Tentu saja cerita semacam ini bisa didebat dan dikoreksi dengan pelbagai argumentasi. Salah satu argumentasi menarik dari mereka yang menolak Islam dianggap menyebar melalui pedang adalah bahwa di semua wilayah yang ditaklukkan oleh Islam, tidak satupun kebijakan pemerintah yang memaksa warga taklukannya untuk melakukan konversi agama menjadi pemeluk Islam. Fenomena penyebaran Islam di Asia Tenggara dan Cina juga adalah fakta bagaimana Islam berkembang secara kultural melalui interaksi budaya, ekonomi, dan perkawinan. Tidak pernah ada penaklukan Islam secara politik di Asia Tenggara, padahal wilayah ini adalah wilayah berpenduduk Muslim yang sangat signifikan.

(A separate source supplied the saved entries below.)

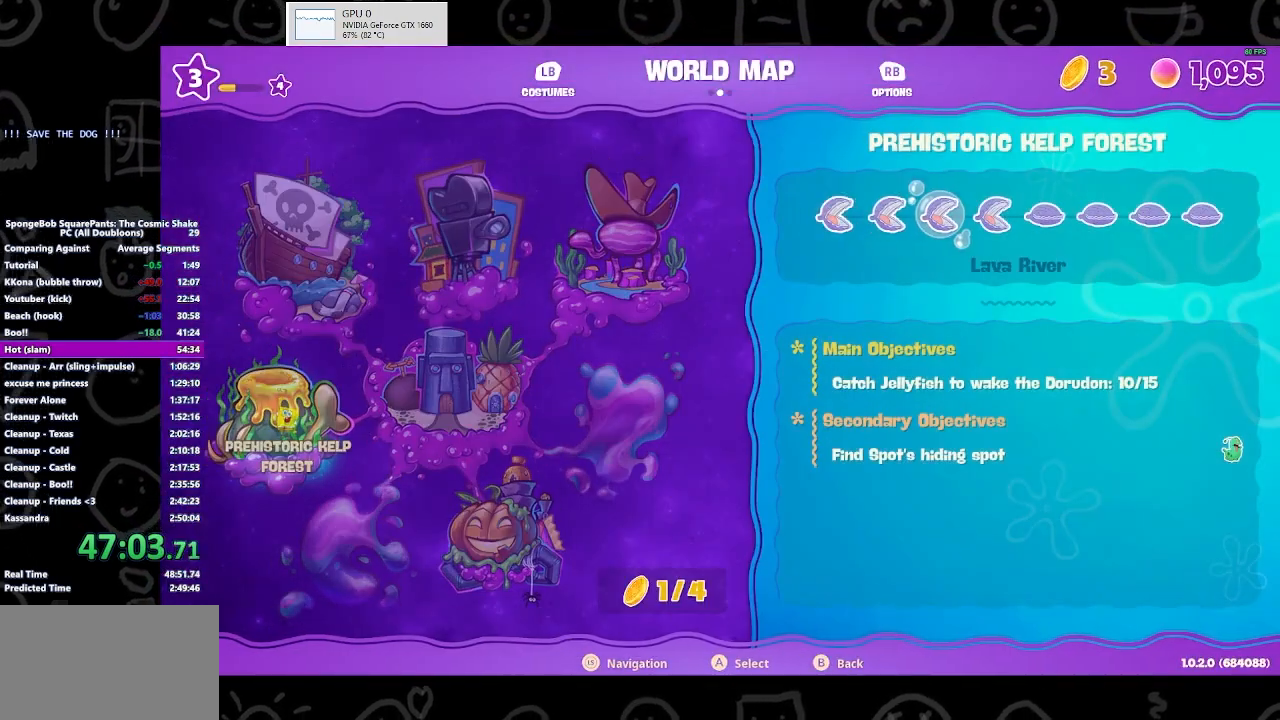
{"buttons": [], "left_stick": "center", "right_stick": "center", "button_events": [[33, "DPAD_RIGHT", "up"], [100, "DPAD_RIGHT", "down"], [200, "DPAD_RIGHT", "up"], [267, "A", "down"], [433, "A", "up"]]}
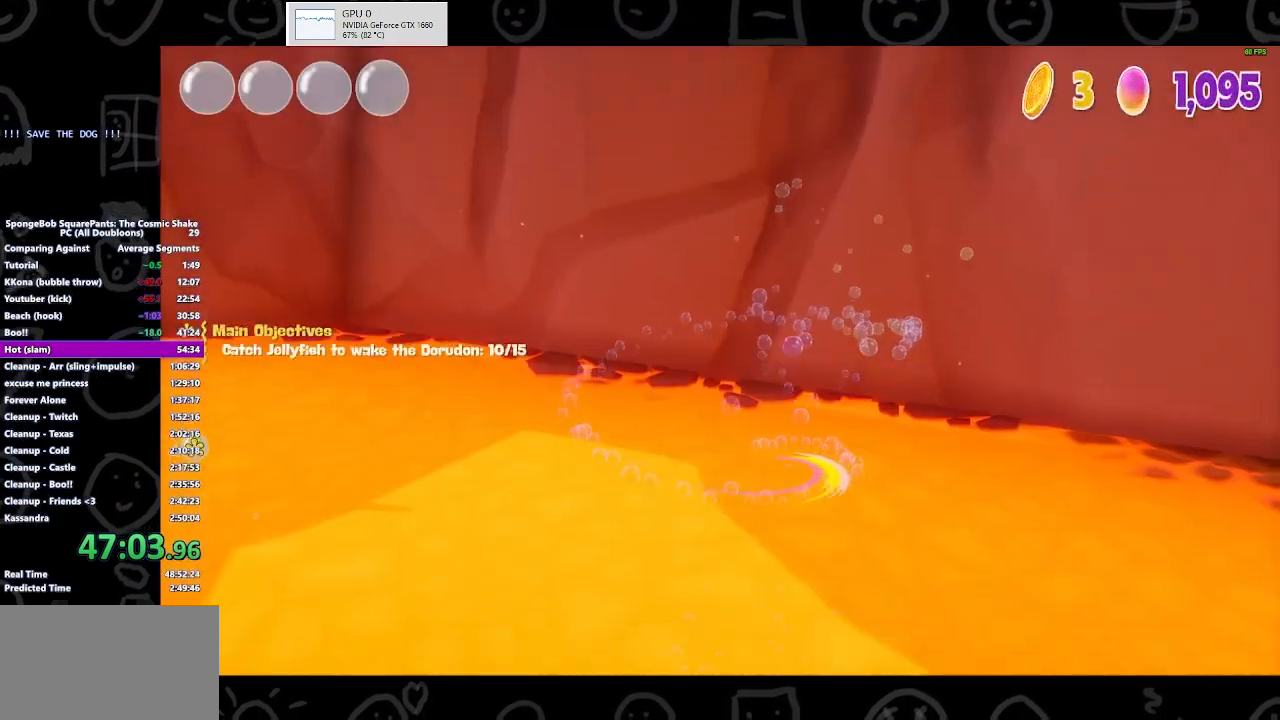
{"buttons": [], "left_stick": "center", "right_stick": "center", "button_events": []}
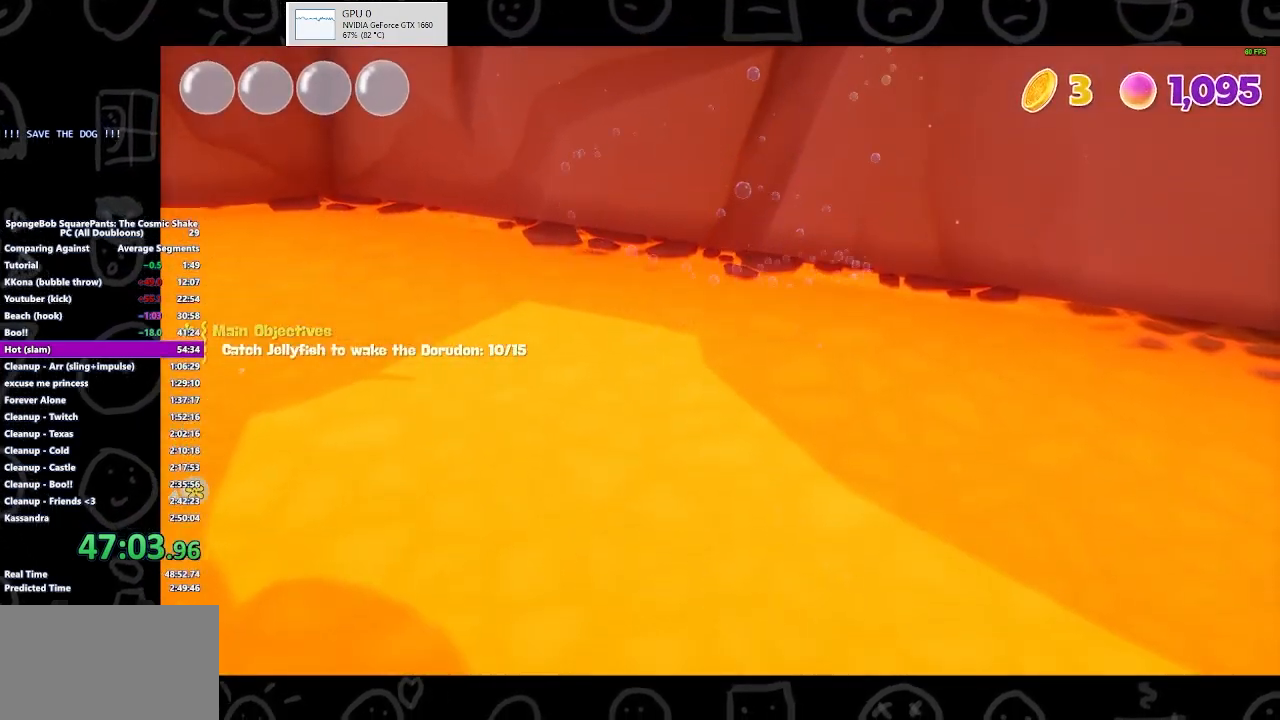
{"buttons": [], "left_stick": "center", "right_stick": "center", "button_events": []}
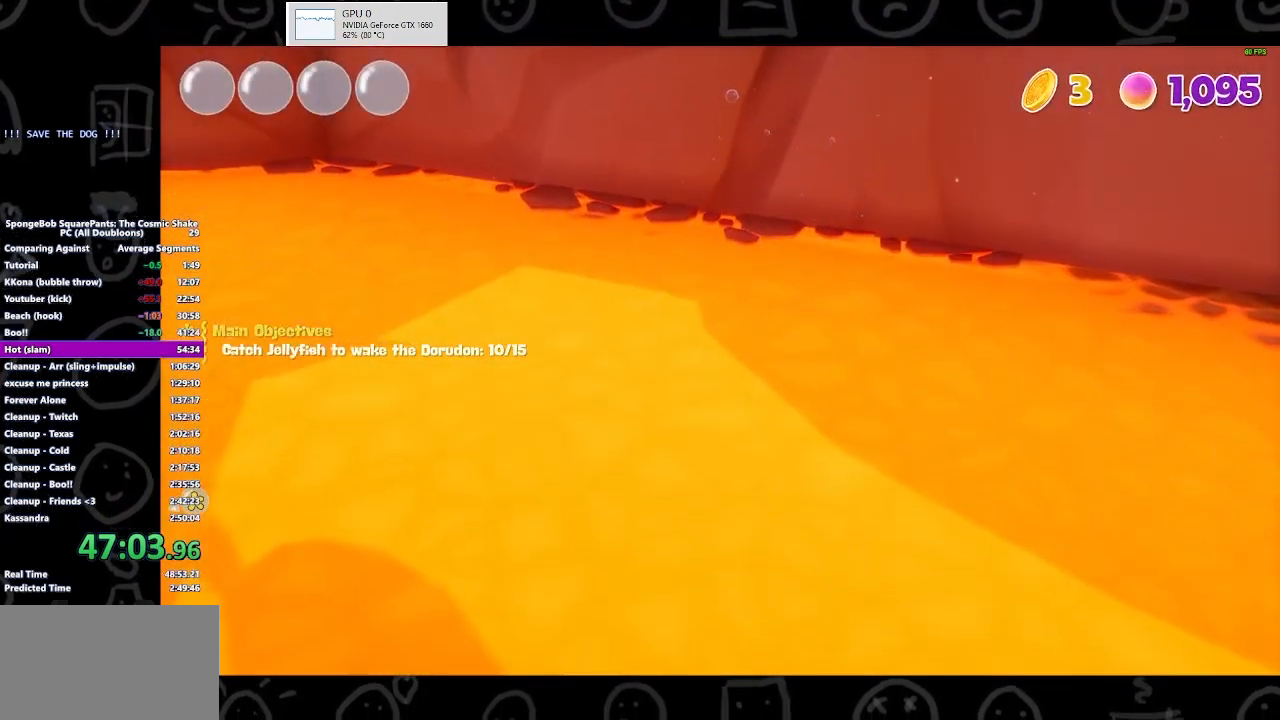
{"buttons": [], "left_stick": "center", "right_stick": "center", "button_events": []}
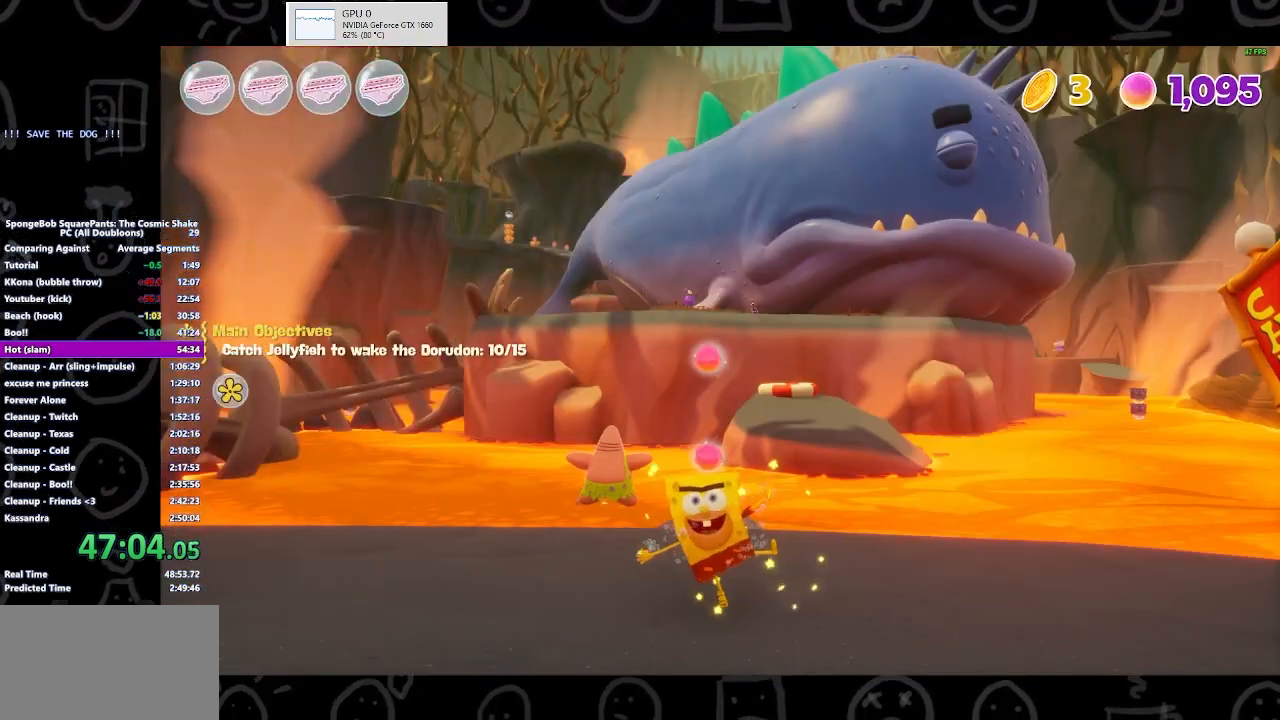
{"buttons": [], "left_stick": "up-left", "right_stick": "center", "button_events": []}
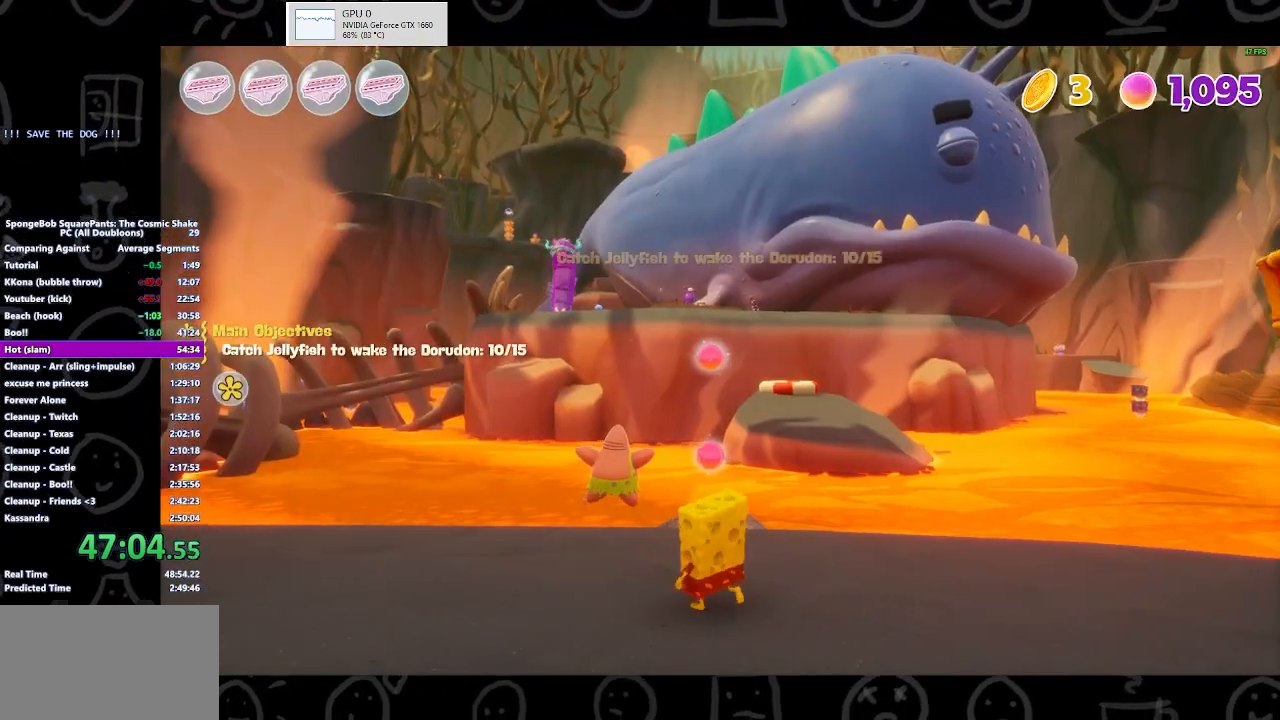
{"buttons": [], "left_stick": "up-right", "right_stick": "center", "button_events": []}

Di atas segalanya, kedua pendapat ini mungkin tampak sama-sama kuat, juga masing-masing memiliki kelemahan. Untuk mencapai satu kongklusi yang bertanggungjawab, maka kedua argumentasi ini harus dikatakan dan dipublikasikan, agal terjadi dialog. Kita tidak mungkin bersembunyi di balik kebenaran yang tidak pernah dikoreksi dan diuji keabsahannya. Apa yang dilakukan Paus seharusnya menjadi tantangan bagi sarjana-sarjana dan umat Islam secara umum untuk memeriksa kembali kebenaran yang selama ini dianut, misalnya bahwa Islam adalah agama perdamaian. Apakah klaim sebagai agama perdamaian itu bisa menjawab fakta terorisme yang kian marak di dunia Islam? Pertanyaan seperti ini harus dijawab, bukan dengan reaksi kekerasan, melainkan dengan argumentasi yang bertanggungjawab. Reaksi kekerasan terhadap pernyataan Paus, apalagi dengan melakukan percobaan pembunuhan dan pembakaran gereja, hanya akan menjadi pembenar bagi kritikan Paus itu sendiri. Umat Islam harus mampu membuktikan bahwa Islam adalah agama damai dan selalu mengedepankan rasionalitas, ketimbang emosi.